Given a random text over a finite alphabet, we study the frequencies at which fixed-length words occur as subsequences. As the data size grows, the joint distribution of word counts exhibits a rich asymptotic structure. We investigate all linear combinations of subword statistics, and fully characterize their different orders of magnitude. Moreover, we establish the spectral decomposition of the space of word statistics of each order. We provide explicit formulas for the eigenvectors and eigenvalues of the covariance matrix of the multivariate distribution of these statistics. This framework includes as special cases several well-studied random variables from the combinatorial and statistical literature. Our techniques include algebraic tools such as representations and operators in the words algebra.
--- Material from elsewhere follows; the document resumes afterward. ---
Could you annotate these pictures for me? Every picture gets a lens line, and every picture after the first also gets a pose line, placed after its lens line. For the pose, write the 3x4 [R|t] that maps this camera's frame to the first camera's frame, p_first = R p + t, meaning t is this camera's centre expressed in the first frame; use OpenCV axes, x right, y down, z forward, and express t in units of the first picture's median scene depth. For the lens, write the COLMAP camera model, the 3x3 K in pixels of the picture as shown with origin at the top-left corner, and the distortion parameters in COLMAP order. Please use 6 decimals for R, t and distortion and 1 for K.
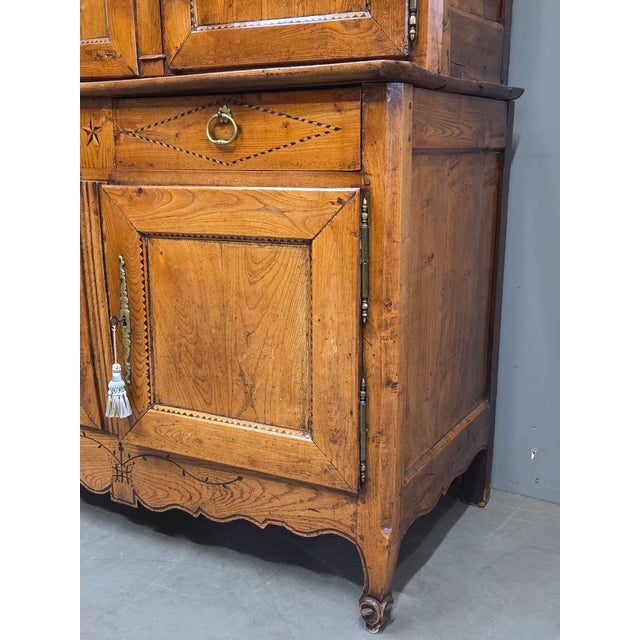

Joint work with Tsviqa Lakrec and Ran Tessler
Chaim Even-Zohar gained his PhD in Mathematics at the Hebrew University of Jerusalem in 2016 under the supervision of Nati Linial. Then he spent one semester as a Research Fellow at the Institute for Computational and Experimental Research in Mathematics at Providence, Rhode Island. In 2017-2019 he was a Krener Assistant Professor in the Mathematics Department at the University of California, Davis. Now he is a Research Associate at the Alan Turing Institute, the UK national institute for data science and artificial intelligence. His research interests include Combinatorics, Probability, and Low-dimensional Topology, and topics in Statistics and Computer Science. He was awarded the Rudin Scholarship, the Klein Prize, the Wolf Foundation Scholarship, and the Rothschild Postdoctoral Fellowship.